* [Source document]:
^^^^^^^^

Difference between revisions of "Diacritic"

Revision as of 12:31, March 25, 2017

A diacritic is a mark near or through a character that changes its phonetic value or significance. For example, diacritics appear above the letter "e" in the word "résumé," distinguishing the noun from the verb "resume." Diacritics are more common in various European languages than they are in English.

The following are common diacritics:

Áá — An acute accent is a symbol placed over a vowel in some languages, especially French and Italian.
Àà — A grave accent is placed over a vowel in some languages, especially French and Italian.
Ââ — A circumflex is placed over a vowel in some languages, especially French.
Ää — A dieresis or umlaut, represented by two dots above the vowel, is used in various Germanic languages.
Ññ — A tilde is used in Spanish and Portuguese.
Åå — The ring is used in Scandinavian writing.
Øø — The slant is used in Danish and Norwegian.
Çç — A cedilla is used in French.

Sounds unique to Eastern European languages were once written with two letter combination called "digraphs." In De Ortographia Bohemica (1412), Jan Hus proposed the use of diacritics in place of digraphs. Eight-bit character encoding, introduced in the 1980s, allows dozens of characters with diacritics to be rendered on computer and transmitted electronically. Unicode was incorporated into Windows in 2000. It allows for an almost unlimited character set.

Correct usage

All the major style guides advise the writer to select a widely available reference work and to follow the spellings given in this work. Modern computer software allows dictionary and encyclopedia spellings to be reproduced exactly. Better known names, for example "Istanbul" or "Zurich," are often spelled without diacritics in English even though diacritics are part of the local language spelling. Lesser known names are generally spelled in the manner of the original language. Diacritics are not normally used for sports figures or for Vietnamese names. These are just rules of thumb, and each case should be checked separately in an appropriate reference work.

^^^^^^^^

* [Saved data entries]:
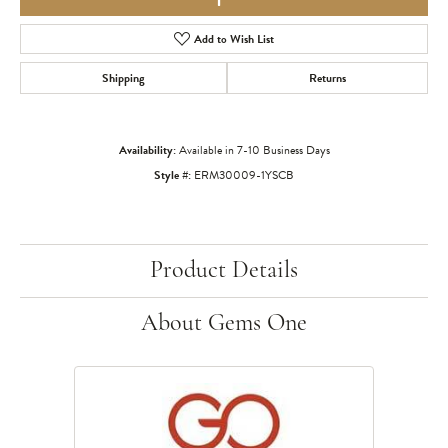
Add to Wish List
Shipping
Returns
Availability:
Available in 7-10 Business Days
Style #:
ERM30009-1YSCB
Product Details
About Gems One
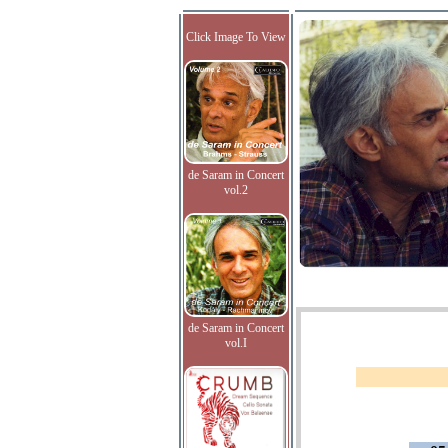
Click Image To View
de Saram in Concert
vol.2
de Saram in Concert
vol.I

^^^^^^^^

* [Requirement]: Copy the article on diacritics from "Revision as of" to "various Germanic languages.", replacing "vowel" with "syllable" each time it appears.

* [Output for this exercise]:
Revision as of 12:31, March 25, 2017

A diacritic is a mark near or through a character that changes its phonetic value or significance. For example, diacritics appear above the letter "e" in the word "résumé," distinguishing the noun from the verb "resume." Diacritics are more common in various European languages than they are in English.

The following are common diacritics:

Áá — An acute accent is a symbol placed over a syllable in some languages, especially French and Italian.
Àà — A grave accent is placed over a syllable in some languages, especially French and Italian.
Ââ — A circumflex is placed over a syllable in some languages, especially French.
Ää — A dieresis or umlaut, represented by two dots above the syllable, is used in various Germanic languages.